» **Problem to work on**
Please copy out the entries below exactly, beginning with the line that contains "right hip: (131, 145)" and ending with the line that contains "nose: (131, 86)", and include nothing outside that span.

» **Data records**

-*-

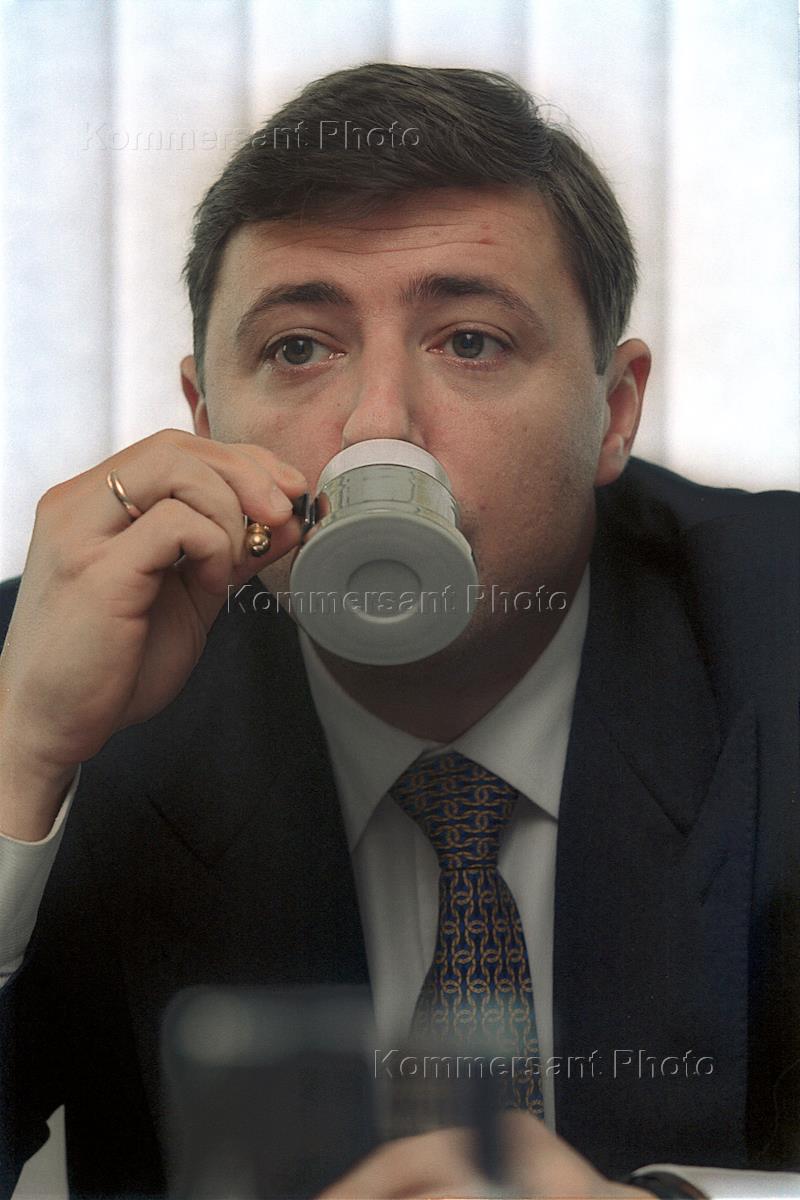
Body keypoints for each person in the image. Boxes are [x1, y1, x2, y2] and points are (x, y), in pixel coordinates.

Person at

-*-

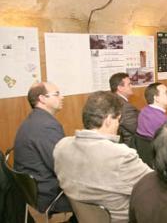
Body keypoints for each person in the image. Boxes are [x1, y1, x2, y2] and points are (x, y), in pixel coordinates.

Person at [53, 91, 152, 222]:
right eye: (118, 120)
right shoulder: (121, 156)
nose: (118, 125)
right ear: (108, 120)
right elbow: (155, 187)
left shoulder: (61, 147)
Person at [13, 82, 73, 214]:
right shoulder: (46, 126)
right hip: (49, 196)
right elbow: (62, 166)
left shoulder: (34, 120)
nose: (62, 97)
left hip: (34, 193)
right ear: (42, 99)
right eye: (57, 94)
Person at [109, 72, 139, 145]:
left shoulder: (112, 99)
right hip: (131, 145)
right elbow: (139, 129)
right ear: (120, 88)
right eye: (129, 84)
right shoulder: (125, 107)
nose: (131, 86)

-*-

» **Final answer**
right hip: (131, 145)
right elbow: (139, 129)
right ear: (120, 88)
right eye: (129, 84)
right shoulder: (125, 107)
nose: (131, 86)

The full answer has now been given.